Have you ever heard of the delightful children's book, “Betty Bunny Loves Chocolate Cake“?
It's the story of a little rabbit named Betty Bunny who has never heard of chocolate cake and thus declares it “yucky” – at least, until she tastes it and then loves it so entirely much she wants to marry it and goes through all sorts of capers to attempt to have chocolate cake with her at all times.
In our house, that's what could be said of mashed potatoes.
(Needless to say, we eat a lot of mashed potatoes.)
And while making mashed potatoes isn't particularly difficult, it's not exactly easy either. It seems like it should be easy to boil potatoes, drain them, then mash them with a bit of butter and end up with a potato puree that is fluffy, billowy, and light-as-a-feather. At least, that's how easy my mother makes it look. 🙂
Yet somehow, most of the time, mine tended to end up either thick and gloppy or thin and soupy in an attempt to avoid the gloppiness.
(Delicious, certainly, but no billowy clouds of potato, that's for darn sure.)
So I decided to experiment and discovered that making mashed potatoes in the Instant Pot not only solved my fluffiness problem, it actually SIMPLIFIED THE WHOLE PROCESS. (No more draining! Less cook time!

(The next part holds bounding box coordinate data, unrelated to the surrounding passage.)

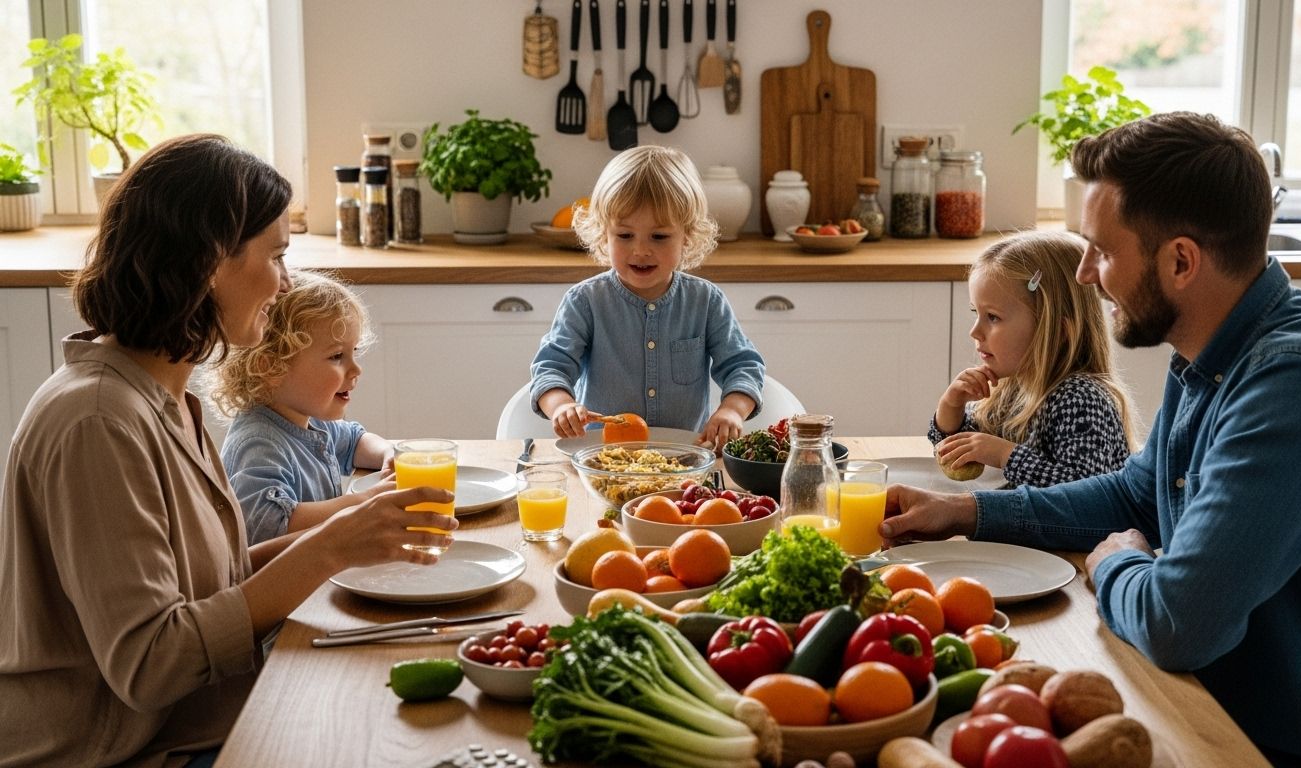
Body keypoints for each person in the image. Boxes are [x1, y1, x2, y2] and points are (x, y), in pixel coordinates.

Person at [882, 112, 1301, 767]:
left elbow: (1175, 624)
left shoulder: (1298, 384)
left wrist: (1113, 566)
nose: (1084, 275)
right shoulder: (1215, 354)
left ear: (1181, 261)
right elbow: (1137, 494)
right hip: (1218, 712)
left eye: (1101, 250)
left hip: (1298, 749)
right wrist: (967, 512)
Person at [0, 134, 455, 768]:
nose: (285, 280)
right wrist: (328, 547)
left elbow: (209, 582)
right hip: (120, 753)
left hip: (193, 724)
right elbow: (152, 665)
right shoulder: (98, 420)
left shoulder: (161, 397)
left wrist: (351, 538)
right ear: (212, 261)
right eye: (277, 255)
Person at [530, 145, 765, 448]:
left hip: (684, 462)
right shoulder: (585, 301)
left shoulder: (706, 301)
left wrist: (732, 410)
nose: (640, 250)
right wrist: (561, 406)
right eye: (625, 236)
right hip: (605, 460)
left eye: (659, 236)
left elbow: (743, 366)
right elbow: (551, 368)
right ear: (604, 234)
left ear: (688, 236)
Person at [929, 230, 1135, 487]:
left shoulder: (1082, 399)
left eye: (993, 317)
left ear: (1057, 331)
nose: (975, 331)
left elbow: (1083, 491)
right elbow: (960, 456)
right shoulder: (1010, 387)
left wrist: (1005, 454)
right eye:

Yay!) This isn't just a great idea for a day like Thanksgiving when your stovetop is being used for a hundred other uses and you just want to figure out another way to make the Thanksgiving mashed potatoes, making the mashed potatoes in the Instant Pot legitimately makes them EASIER, FASTER, and BETTER.

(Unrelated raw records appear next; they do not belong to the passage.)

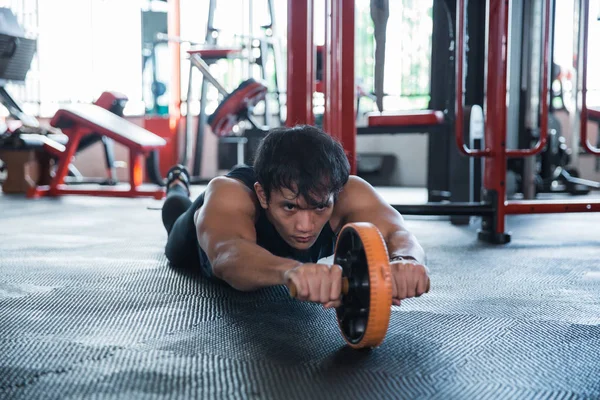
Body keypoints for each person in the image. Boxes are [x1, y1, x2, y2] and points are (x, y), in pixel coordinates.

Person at [161, 125, 429, 309]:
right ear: (263, 195)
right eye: (290, 208)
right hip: (194, 244)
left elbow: (398, 234)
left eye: (319, 208)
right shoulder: (229, 194)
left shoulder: (347, 192)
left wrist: (407, 261)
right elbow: (228, 255)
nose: (305, 226)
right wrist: (293, 271)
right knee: (174, 209)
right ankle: (176, 181)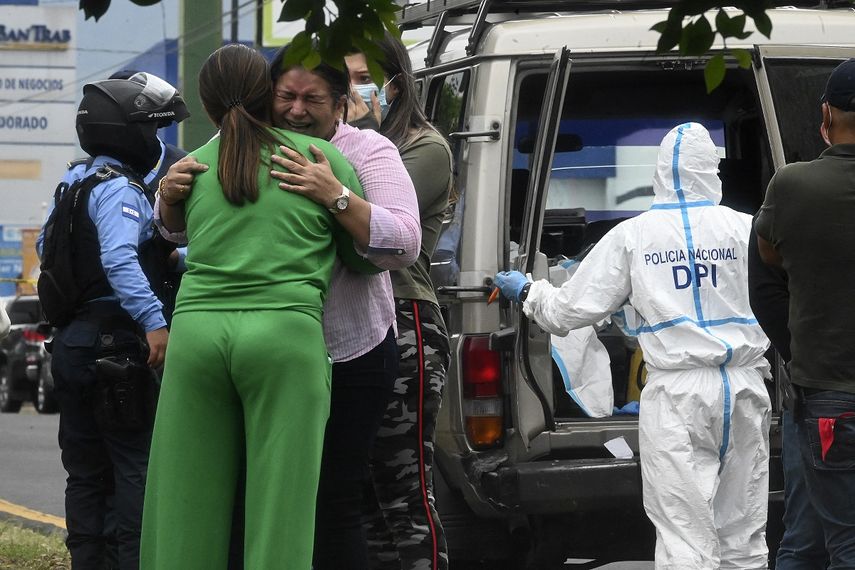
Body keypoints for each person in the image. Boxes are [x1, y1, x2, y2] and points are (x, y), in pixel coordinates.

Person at [152, 44, 420, 569]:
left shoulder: (363, 152)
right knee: (270, 506)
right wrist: (166, 196)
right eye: (286, 97)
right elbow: (177, 227)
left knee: (331, 502)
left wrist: (338, 196)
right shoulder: (220, 149)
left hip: (348, 349)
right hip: (290, 346)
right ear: (263, 96)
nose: (297, 110)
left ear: (341, 102)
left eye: (312, 98)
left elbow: (403, 243)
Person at [494, 123, 772, 569]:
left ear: (660, 173)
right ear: (712, 171)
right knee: (743, 534)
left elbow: (568, 312)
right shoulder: (748, 229)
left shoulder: (634, 236)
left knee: (685, 536)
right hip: (744, 390)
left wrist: (528, 292)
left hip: (677, 396)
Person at [36, 72, 187, 569]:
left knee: (83, 471)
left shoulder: (72, 184)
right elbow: (121, 259)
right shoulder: (119, 190)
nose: (158, 140)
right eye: (153, 129)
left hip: (73, 343)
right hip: (116, 345)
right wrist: (153, 322)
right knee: (132, 468)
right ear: (130, 132)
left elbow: (47, 251)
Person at [345, 33, 453, 570]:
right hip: (352, 322)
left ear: (394, 81)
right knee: (357, 497)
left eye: (363, 78)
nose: (352, 91)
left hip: (405, 320)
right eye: (341, 80)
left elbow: (372, 221)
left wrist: (360, 135)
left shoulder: (424, 148)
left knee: (402, 491)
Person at [755, 58, 855, 569]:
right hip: (826, 395)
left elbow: (769, 264)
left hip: (830, 400)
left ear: (826, 116)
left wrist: (802, 350)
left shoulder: (792, 187)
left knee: (837, 542)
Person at [748, 230, 828, 569]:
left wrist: (803, 357)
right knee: (810, 539)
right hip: (817, 394)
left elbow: (766, 296)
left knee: (807, 540)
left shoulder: (792, 201)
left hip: (816, 390)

And since I was so happy with the results after the first round of mashed potatoes in the Instant Pot, I became obsessed with discovering other secrets to achieve fluffy mashed potatoes every time. (This is important stuff, after all. Heh. ) So in true Hermoine Grainger fashion, I consulted my favorite books. In this case, my old and trusty copy of The Professional Chef, Julia Child's gorgeous tome, and The Joy of Cooking. The best “aha” tips I learned in my quest are shared in the instructions below.
So now I make mashed potatoes in the Instant Pot every time. It saves my sanity and we eat mashed potatoes more often, which is great for our budget AND for ensuring smiles and happy eating around the table. It's comfort food – heart-food – at its best.Print
- 7-8 russet potatoes (about 2 1/2 lbs, enough to fill a 6-quart Instant Pot about two-thirds full when chopped)
- 1 cup water
- 1/4 cup butter
- 1/4 cup milk, cream, or olive oil
- 1/4 cup sour cream or cream cheese (optional)
- 1 teaspoon unrefined salt
- 1/4 teaspoon black pepper, more to taste
- 1 bunch fresh chives, minced, for serving
- Wash and peel the potatoes, then chop roughly into 1-inch pieces. Place the pieces in the insert of an Instant Pot and add 1 cup water.
- Choose the “Manual” setting and cook on high pressure for 12 minutes, then let the pot depressurize for five minutes or so before opening the vent and releasing the pressure. (Word to the wise: Potato water will splatter considerably if the pressure is still high, so cover the vent with a tea towel or dish cloth before turning it.)
- Remove the insert and place on a heatproof counter or cutting board (as the bottom of the pot will still be quite hot). Mash the potatoes until they are mealy and in small pieces, then add the butter, milk, sour cream, salt, and pepper and mix until well incorporated. Taste and adjust seasonings as desired, adding more butter or cream if necessary.
- To serve, mince the chives and sprinkle generously over the potatoes.
Russet potatoes are one of the secrets to absolutely fluffy mashed potatoes, due to their particular starch content. Any other potato will work as well, but mash them as little as possible to keep them from getting thick and heavy. Russets are definitely preferred. 🙂
Another secret to getting fluffy potatoes rather than lumpy ones is to mash the potatoes when they are HOT, not warm or chilled, so mash them and add the add-ins as soon as possible after cooking. You can refrigerate and reheat the finished mashed potatoes, if desired, but avoid cooling the cooked potatoes before they are mashed.